Anyone can buy a boat, a quahaug rake and a shellfish permit and go quahaugging. And anyone can use a rod and reel to catch a fish.

But it is a rare person who can scratch a living as a fisherman, from youth through middle age and do it with the spirit and dedication of Robert (Bob) Flanders, who died this past weekend.

Thirty years ago, when I was an aspiring young journalist, I went to Menemsha with my camera trying to take the great picture that would launch my career.

I saw Bob Flanders working on his skiff, tending some gear and I got up close. The scene was quintessential Menemsha. I took out my camera. “Can I take your picture?” I asked.

“No,” he said.

I was dumbfounded by the certainty of his answer. I stood by, with my camera ready and tried to persuade him to change his mind. For nearly the next hour, we talked. He told me about inconsiderate photographers he had seen that summer. They annoyed him. He spoke of empty discarded film boxes on the landing to his fish shack. He told me he needed a rake to collect them all. I left without taking his picture.

It was the beginning of a long friendship.

And it took years before he consented to a picture.

But I was persistent. Whenever I was in Menemsha looking for a picture and I saw him, I walked up and asked him the same question.

“No,” was his easy reply, every time, over and over again.

Then the old man of the sea and I would sit down and he would talk about the waterfront. Instead of getting a picture, I would get a story. Then the conversation would shift to fishing and fishermen and it would usually end with his asking how the newspaper office was at the other end of the Island.

Many times I pulled out my notebook. A few times I didn’t.

“Now, I don’t want to see my name in that story,” he would say.

Word of our waterfront ritual got around.

When Chilmark townspeople were organizing a harbor festival in 1994 commemorating the town’s tricentenniel, I was approached by Bob Flanders’ younger sister Bette Carroll. She was a member of the historical committee and a co-organizer of the celebration.

She asked if I would sing a few songs for the event. “How much would you charge?” she asked me.

“Well, I am not sure,” I replied. “There is something else I’d like.”

“You’d like permission to photograph my brother. I know all about it,” she said.

“Yes,” I replied.

“I’ll work on it,” she said.

And that is how I finally got the old fisherman’s permission to take his picture.

Today that framed photograph hangs in the Chilmark town hall selectmen’s meeting room.

There are other parts to the story. One time I was teaching a class in photography in Menemsha. Bob Flanders was working on his boat at the time. I pointed him out to my students and told them the Flanders story.
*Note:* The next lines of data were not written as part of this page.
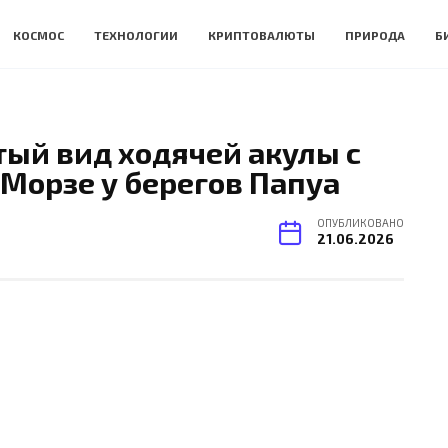
КОСМОС
ТЕХНОЛОГИИ
КРИПТОВАЛЮТЫ
ПРИРОДА
Б
тый вид ходячей акулы с
 Морзе у берегов Папуа
ОПУБЛИКОВАНО
21.06.2026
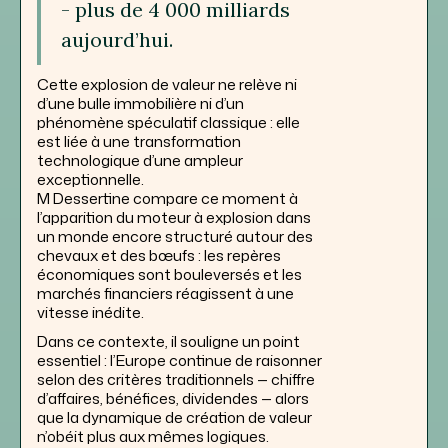
- plus de 4 000 milliards
aujourd’hui.
Cette explosion de valeur ne relève ni
d’une bulle immobilière ni d’un
phénomène spéculatif classique : elle
est liée à une transformation
technologique d’une ampleur
exceptionnelle.
M Dessertine compare ce moment à
l’apparition du moteur à explosion dans
un monde encore structuré autour des
chevaux et des bœufs : les repères
économiques sont bouleversés et les
marchés financiers réagissent à une
vitesse inédite.
Dans ce contexte, il souligne un point
essentiel : l’Europe continue de raisonner
selon des critères traditionnels — chiffre
d’affaires, bénéfices, dividendes — alors
que la dynamique de création de valeur
n’obéit plus aux mêmes logiques.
I told them that photography is an opportunity to cultivate a relationship with the rest of the world that is bigger and wider than any two-dimensional image.

Nearby, Mr. Flanders overheard what I said. Then unexpectedly, he got out of his boat and sped off in his old red truck. He left us in a cloud of dust.
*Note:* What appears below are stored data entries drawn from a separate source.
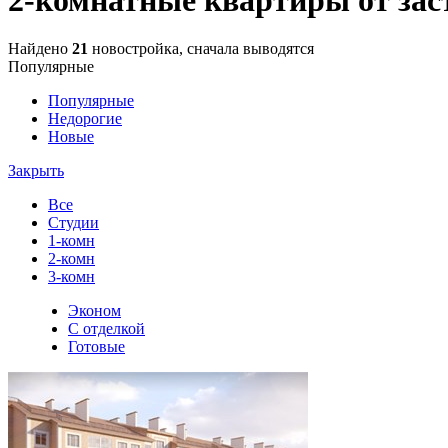
Найдено
21
новостройка, сначала выводятся
Популярные
Популярные
Недорогие
Новые
Закрыть
Все
Студии
1-комн
2-комн
3-комн
Эконом
С отделкой
Готовые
Minutes later he reappeared and parked his truck in front of the Galley, in full view of my students. Before an audience of aspiring photographers, without getting out of his truck, with his rough hands he handed me a carving he had made of a small coastal bird. Without saying a word, he sped off.

In 1998 author Jane Carpineto wrote a book titled On the Vineyard, a Year in the Life of an Island. She wrote the story I just shared, but to the disappointment of many, she left out Robert’s name.

Robert Flanders was a wonderful man. His world was along the shore, in the pond and in Menemsha Bight. He was a waterfront sage. If you ever caught his gaze and his time, it was a precious moment.

Thanks to Robert, I learned a few important lessons that are of far greater value than any of my pictures of him.